Inhibition of endoplasmic reticulum stress-induced autophagy promotes the killing effect of X-rays on sarcoma in mice.

Abstract

Endoplasmic reticulum (ER) stress is a conserved cellular process for cells to clear unfolded or misfolded proteins and maintain cell homeostasis under stress conditions. Autophagy may act as a pro-survival strategy to cope with multiple stress conditions in tumor progression and distant metastasis. Although many studies have demonstrated that there is a close correlation between radiation-induced ER stress and autophagy, the molecular mechanisms currently remain unclear. In the present study, we performed an in\xa0vivo study concerning the effect of autophagy induced by ER stress on the radiosensitivity of mouse sarcoma using X-rays. Our results documented that X-rays could induce ER stress in sarcoma and then autophagy was activated by unfolded protein response (UPR) through the IRE1-JNK-pBcl2-Beclin1 signaling axis.
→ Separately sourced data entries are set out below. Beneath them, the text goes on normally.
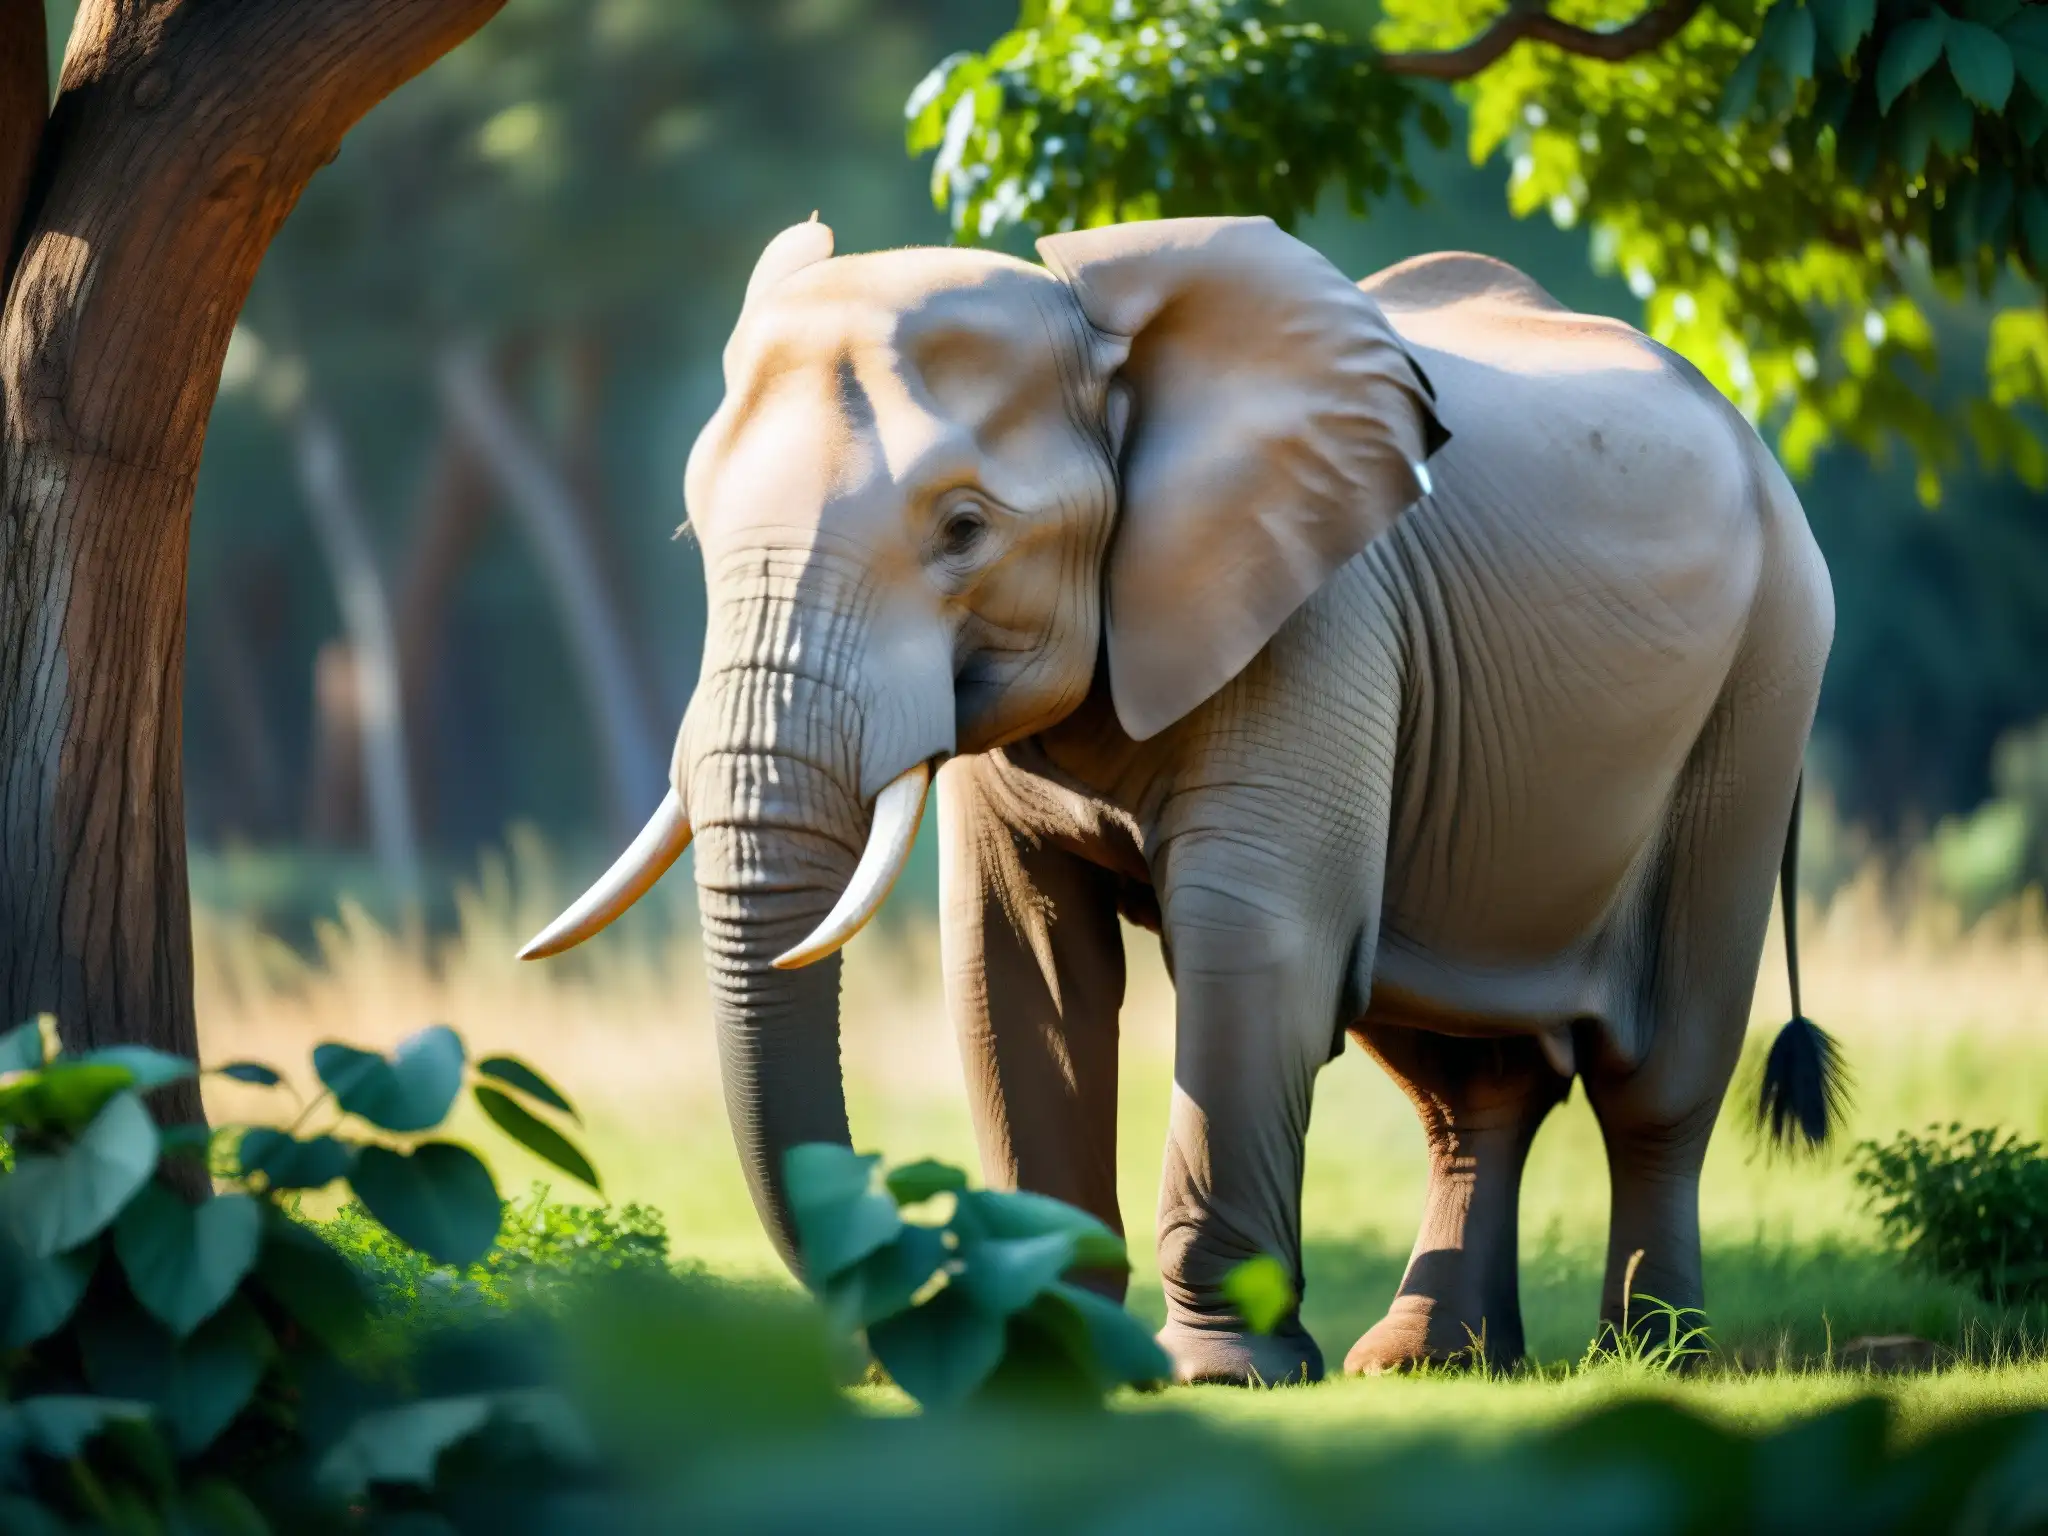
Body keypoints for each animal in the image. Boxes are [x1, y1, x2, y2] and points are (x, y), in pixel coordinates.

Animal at [512, 214, 1843, 1384]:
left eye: (962, 529)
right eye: (693, 538)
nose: (874, 1352)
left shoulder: (1319, 613)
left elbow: (1252, 945)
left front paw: (1221, 1375)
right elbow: (1016, 966)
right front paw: (1047, 1354)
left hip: (1764, 676)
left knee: (1658, 1070)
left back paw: (1650, 1357)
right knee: (1465, 1070)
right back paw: (1427, 1361)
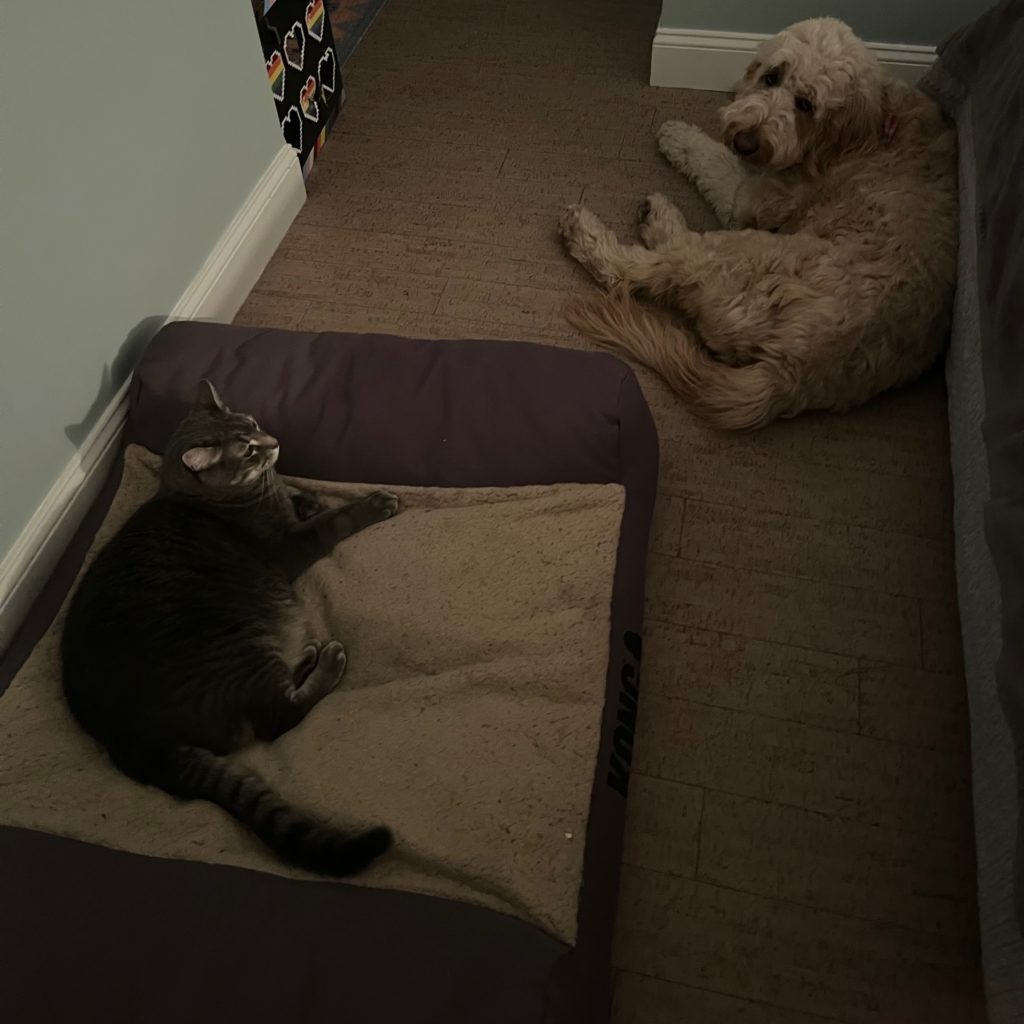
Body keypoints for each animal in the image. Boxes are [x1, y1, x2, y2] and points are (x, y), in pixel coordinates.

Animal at [60, 380, 395, 876]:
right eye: (248, 450)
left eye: (252, 424)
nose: (274, 442)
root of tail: (134, 740)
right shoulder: (290, 546)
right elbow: (332, 521)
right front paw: (370, 504)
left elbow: (300, 496)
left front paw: (306, 496)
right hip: (240, 647)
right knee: (278, 718)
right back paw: (327, 661)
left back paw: (307, 656)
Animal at [557, 18, 954, 430]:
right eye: (772, 77)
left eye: (806, 104)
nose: (746, 141)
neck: (866, 134)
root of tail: (790, 375)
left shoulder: (750, 200)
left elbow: (714, 159)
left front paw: (678, 133)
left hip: (742, 253)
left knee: (643, 268)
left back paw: (621, 225)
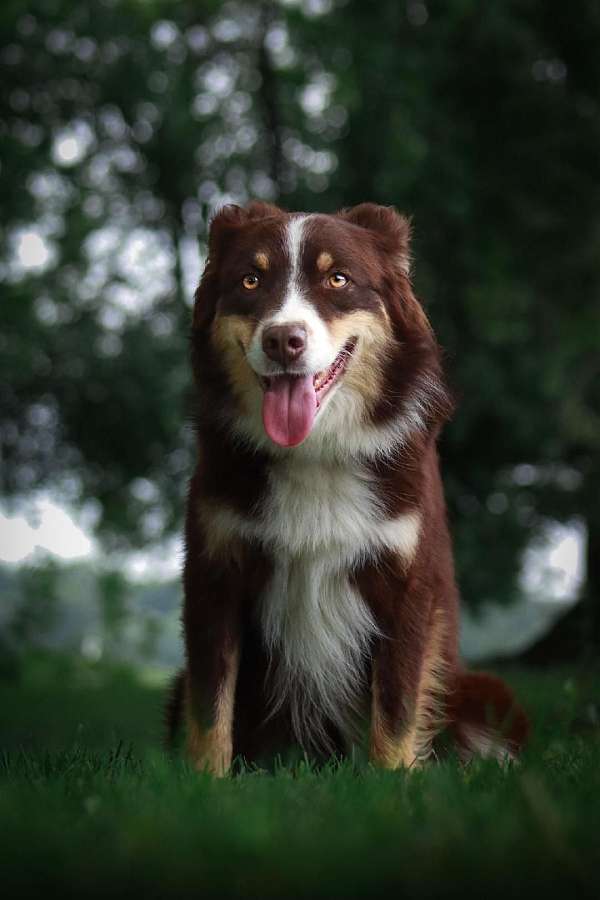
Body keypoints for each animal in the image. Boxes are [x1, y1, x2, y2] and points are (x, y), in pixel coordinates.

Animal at [166, 202, 528, 772]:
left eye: (338, 279)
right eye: (250, 280)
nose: (282, 341)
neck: (316, 450)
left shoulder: (405, 579)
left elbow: (397, 706)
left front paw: (392, 781)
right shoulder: (215, 570)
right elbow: (210, 707)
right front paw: (207, 783)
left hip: (487, 694)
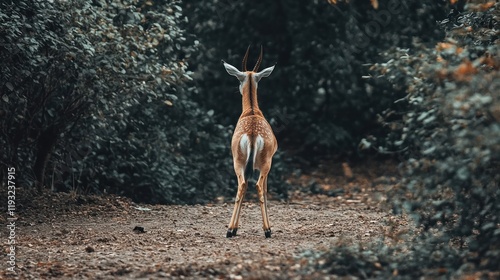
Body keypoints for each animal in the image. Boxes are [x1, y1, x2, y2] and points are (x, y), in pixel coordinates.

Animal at [223, 46, 278, 238]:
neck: (252, 111)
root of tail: (253, 135)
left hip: (239, 162)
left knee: (244, 186)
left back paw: (232, 230)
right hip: (263, 163)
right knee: (256, 187)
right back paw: (266, 230)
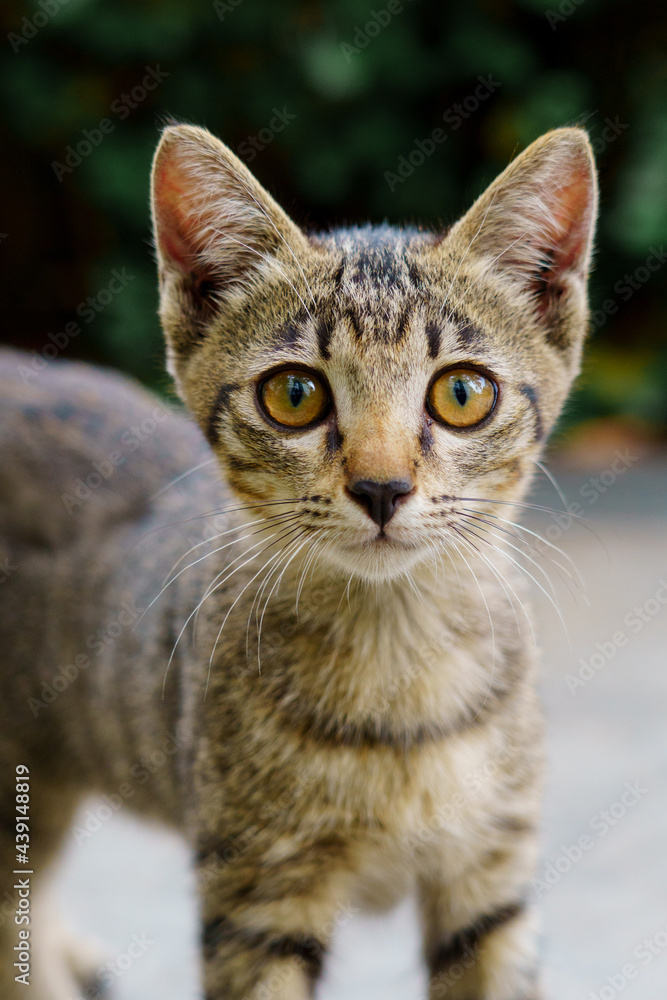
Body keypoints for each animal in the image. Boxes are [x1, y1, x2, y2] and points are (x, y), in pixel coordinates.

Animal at [0, 127, 596, 1000]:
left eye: (461, 394)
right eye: (293, 395)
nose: (381, 487)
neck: (395, 666)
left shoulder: (488, 879)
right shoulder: (257, 896)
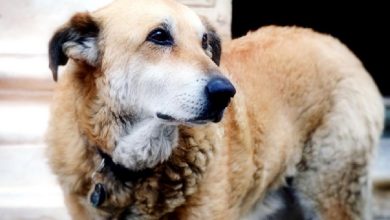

The induction of autophagy caused a decline in cell apoptosis while inhibiting the autophagy resulted in increased apoptosis and inhibition of tumor progression. Combined treatment of X-ray exposure and chloroquine increased ER stress-related apoptosis and enhanced the radiosensitivity of mouse sarcoma that was not sensitive to X-ray irradiation alone. Thus, our study indicates that inhibition of ER stress-induced autophagy might be a novel strategy to improve the efficacy of radiotherapy against radioresistant sarcoma.